• **WORK TO COMPLETE**: Rewrite each of the records below, putting "street-view image" wherever "street-level photo" occurs and leaving everything else unchanged.
-- BEGIN --
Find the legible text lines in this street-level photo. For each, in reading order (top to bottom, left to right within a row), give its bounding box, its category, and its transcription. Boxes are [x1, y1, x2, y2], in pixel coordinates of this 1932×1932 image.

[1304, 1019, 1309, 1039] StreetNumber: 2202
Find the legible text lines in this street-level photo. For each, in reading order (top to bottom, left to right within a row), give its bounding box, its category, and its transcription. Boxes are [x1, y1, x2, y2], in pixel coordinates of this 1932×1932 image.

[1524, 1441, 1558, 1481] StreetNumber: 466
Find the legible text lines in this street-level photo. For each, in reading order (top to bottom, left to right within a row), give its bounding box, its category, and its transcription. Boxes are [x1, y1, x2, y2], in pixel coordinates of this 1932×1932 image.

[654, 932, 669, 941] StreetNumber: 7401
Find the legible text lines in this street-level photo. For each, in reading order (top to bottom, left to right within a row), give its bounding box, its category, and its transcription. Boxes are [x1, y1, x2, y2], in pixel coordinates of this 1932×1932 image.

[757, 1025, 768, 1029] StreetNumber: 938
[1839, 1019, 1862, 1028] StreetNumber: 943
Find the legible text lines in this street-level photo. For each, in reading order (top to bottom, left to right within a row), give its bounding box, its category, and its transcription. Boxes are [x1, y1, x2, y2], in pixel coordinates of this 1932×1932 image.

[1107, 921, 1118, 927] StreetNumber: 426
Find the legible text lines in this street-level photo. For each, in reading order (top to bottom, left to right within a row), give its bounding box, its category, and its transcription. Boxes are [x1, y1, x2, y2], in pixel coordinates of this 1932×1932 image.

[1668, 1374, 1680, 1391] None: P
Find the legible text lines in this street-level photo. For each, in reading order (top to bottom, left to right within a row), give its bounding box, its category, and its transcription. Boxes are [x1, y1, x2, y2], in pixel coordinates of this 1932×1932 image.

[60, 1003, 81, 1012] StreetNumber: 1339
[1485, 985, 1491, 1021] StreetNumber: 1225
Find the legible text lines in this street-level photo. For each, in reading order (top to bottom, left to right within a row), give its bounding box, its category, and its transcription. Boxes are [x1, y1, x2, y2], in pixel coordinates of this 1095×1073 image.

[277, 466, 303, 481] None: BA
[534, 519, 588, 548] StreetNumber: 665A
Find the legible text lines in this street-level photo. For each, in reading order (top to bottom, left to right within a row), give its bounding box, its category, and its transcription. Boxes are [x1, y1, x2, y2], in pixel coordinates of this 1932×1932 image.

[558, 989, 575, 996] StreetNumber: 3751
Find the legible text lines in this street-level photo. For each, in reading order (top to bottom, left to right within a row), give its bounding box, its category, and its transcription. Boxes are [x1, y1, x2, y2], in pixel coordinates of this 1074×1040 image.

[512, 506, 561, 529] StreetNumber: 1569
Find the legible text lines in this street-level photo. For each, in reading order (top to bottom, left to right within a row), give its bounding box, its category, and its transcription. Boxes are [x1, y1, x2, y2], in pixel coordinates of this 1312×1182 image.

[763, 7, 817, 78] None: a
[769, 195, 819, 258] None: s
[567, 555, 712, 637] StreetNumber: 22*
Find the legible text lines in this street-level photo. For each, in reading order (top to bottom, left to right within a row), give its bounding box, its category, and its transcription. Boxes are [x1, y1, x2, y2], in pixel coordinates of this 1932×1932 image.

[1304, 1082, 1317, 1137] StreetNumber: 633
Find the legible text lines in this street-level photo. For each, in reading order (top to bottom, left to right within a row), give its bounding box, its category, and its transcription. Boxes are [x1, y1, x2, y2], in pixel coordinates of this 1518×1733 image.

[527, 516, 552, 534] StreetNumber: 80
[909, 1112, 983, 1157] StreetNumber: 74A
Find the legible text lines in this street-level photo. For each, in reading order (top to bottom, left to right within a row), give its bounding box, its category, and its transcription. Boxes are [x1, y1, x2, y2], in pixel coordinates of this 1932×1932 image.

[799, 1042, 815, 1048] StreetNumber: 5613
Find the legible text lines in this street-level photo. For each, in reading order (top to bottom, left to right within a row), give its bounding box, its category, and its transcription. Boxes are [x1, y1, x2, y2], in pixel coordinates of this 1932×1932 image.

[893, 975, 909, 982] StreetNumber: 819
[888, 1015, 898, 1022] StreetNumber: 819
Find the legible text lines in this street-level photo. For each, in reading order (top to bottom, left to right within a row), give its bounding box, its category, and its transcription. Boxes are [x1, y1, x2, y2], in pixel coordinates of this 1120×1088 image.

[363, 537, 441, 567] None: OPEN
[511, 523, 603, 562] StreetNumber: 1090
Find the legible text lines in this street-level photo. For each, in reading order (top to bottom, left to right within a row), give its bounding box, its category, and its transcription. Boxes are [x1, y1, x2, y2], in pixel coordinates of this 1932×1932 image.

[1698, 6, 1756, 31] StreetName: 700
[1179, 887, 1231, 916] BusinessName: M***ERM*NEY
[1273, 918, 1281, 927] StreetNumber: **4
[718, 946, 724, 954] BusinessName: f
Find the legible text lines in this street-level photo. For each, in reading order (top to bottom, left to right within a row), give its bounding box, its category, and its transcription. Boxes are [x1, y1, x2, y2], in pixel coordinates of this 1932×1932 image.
-- END --
• **RESULT**:
Find the legible text lines in this street-view image. For each, in reading order (top to bottom, left to right within a row), give its bounding box, its category, and its transcription. Boxes are [x1, y1, x2, y2], in pixel coordinates of this 1932×1932 image.

[1304, 1019, 1309, 1039] StreetNumber: 2202
Find the legible text lines in this street-view image. For each, in reading order (top to bottom, left to right within a row), give its bounding box, its category, and its transcription. Boxes are [x1, y1, x2, y2], in pixel coordinates of this 1932×1932 image.

[1524, 1441, 1558, 1481] StreetNumber: 466
Find the legible text lines in this street-view image. For each, in reading order (top to bottom, left to right within a row), give its bounding box, its category, and its transcription. Boxes are [x1, y1, x2, y2], in pixel coordinates of this 1932×1932 image.

[654, 932, 669, 941] StreetNumber: 7401
Find the legible text lines in this street-view image. For each, in reading order (top to bottom, left to right within a row), give its bounding box, its category, and its transcription. Boxes are [x1, y1, x2, y2], in pixel coordinates of this 1932×1932 image.

[757, 1025, 768, 1029] StreetNumber: 938
[1839, 1019, 1862, 1028] StreetNumber: 943
Find the legible text lines in this street-view image. For each, in reading order (top to bottom, left to right within a row), give its bounding box, its category, and its transcription. Boxes are [x1, y1, x2, y2], in pixel coordinates of this 1932×1932 image.

[1107, 921, 1118, 927] StreetNumber: 426
Find the legible text lines in this street-view image. For each, in reading order (top to bottom, left to right within a row), give its bounding box, its category, and its transcription. Boxes are [x1, y1, x2, y2], in pixel coordinates of this 1932×1932 image.

[1668, 1374, 1680, 1391] None: P
Find the legible text lines in this street-view image. For each, in reading order (top to bottom, left to right within a row), give its bounding box, its category, and its transcription. Boxes are [x1, y1, x2, y2], in pixel coordinates of this 1932×1932 image.

[60, 1003, 81, 1012] StreetNumber: 1339
[1485, 985, 1491, 1021] StreetNumber: 1225
Find the legible text lines in this street-view image. For each, in reading order (top to bottom, left to right within a row), give its bounding box, its category, and its transcription. Boxes are [x1, y1, x2, y2], in pixel coordinates of this 1095×1073 image.

[277, 466, 303, 481] None: BA
[534, 519, 588, 548] StreetNumber: 665A
Find the legible text lines in this street-view image. For each, in reading order (top to bottom, left to right within a row), give its bounding box, its category, and its transcription. Boxes are [x1, y1, x2, y2], in pixel coordinates of this 1932×1932 image.

[558, 989, 575, 996] StreetNumber: 3751
Find the legible text lines in this street-view image. For each, in reading order (top to bottom, left to right within a row), give its bounding box, its category, and its transcription. Boxes are [x1, y1, x2, y2], in pixel coordinates of this 1074×1040 image.

[512, 506, 561, 529] StreetNumber: 1569
Find the legible text lines in this street-view image. For each, in reading order (top to bottom, left to right within a row), give its bounding box, its category, and its transcription. Boxes are [x1, y1, x2, y2], in pixel coordinates of this 1312×1182 image.

[763, 7, 817, 78] None: a
[769, 195, 819, 258] None: s
[567, 555, 712, 637] StreetNumber: 22*
Find the legible text lines in this street-view image. For each, in reading order (top to bottom, left to right within a row), give its bounding box, its category, and its transcription. Boxes are [x1, y1, x2, y2], in pixel coordinates of this 1932×1932 image.

[1304, 1082, 1317, 1137] StreetNumber: 633
Find the legible text lines in this street-view image. For each, in reading order (top to bottom, left to right within a row), give its bounding box, its category, and its transcription. Boxes are [x1, y1, x2, y2], in pixel coordinates of this 1518×1733 image.

[527, 516, 552, 534] StreetNumber: 80
[909, 1112, 983, 1157] StreetNumber: 74A
Find the legible text lines in this street-view image. For each, in reading order (top to bottom, left to right within a row), give its bounding box, its category, and its transcription. Boxes are [x1, y1, x2, y2], in pixel coordinates of this 1932×1932 image.

[799, 1042, 815, 1048] StreetNumber: 5613
Find the legible text lines in this street-view image. For each, in reading order (top to bottom, left to right within a row), give its bounding box, its category, and its transcription. Boxes are [x1, y1, x2, y2], in pixel coordinates of this 1932×1932 image.

[893, 975, 909, 982] StreetNumber: 819
[888, 1015, 898, 1022] StreetNumber: 819
Find the legible text lines in this street-view image. For each, in reading order (top to bottom, left to right within a row), give its bounding box, its category, and its transcription. Boxes are [x1, y1, x2, y2], in pixel coordinates of this 1120×1088 image.

[363, 537, 441, 567] None: OPEN
[511, 523, 603, 562] StreetNumber: 1090
Find the legible text lines in this street-view image. For each, in reading order (top to bottom, left to right within a row), give its bounding box, its category, and its transcription. Boxes are [x1, y1, x2, y2], in pixel coordinates of this 1932×1932 image.

[1698, 6, 1756, 31] StreetName: 700
[1179, 887, 1231, 916] BusinessName: M***ERM*NEY
[1273, 918, 1281, 927] StreetNumber: **4
[718, 946, 724, 954] BusinessName: f
Find the legible text lines in this street-view image. For each, in reading order (top to bottom, left to right within a row), give its bounding box, its category, and its transcription. Boxes are [x1, y1, x2, y2], in pixel coordinates of this 1932×1932 image.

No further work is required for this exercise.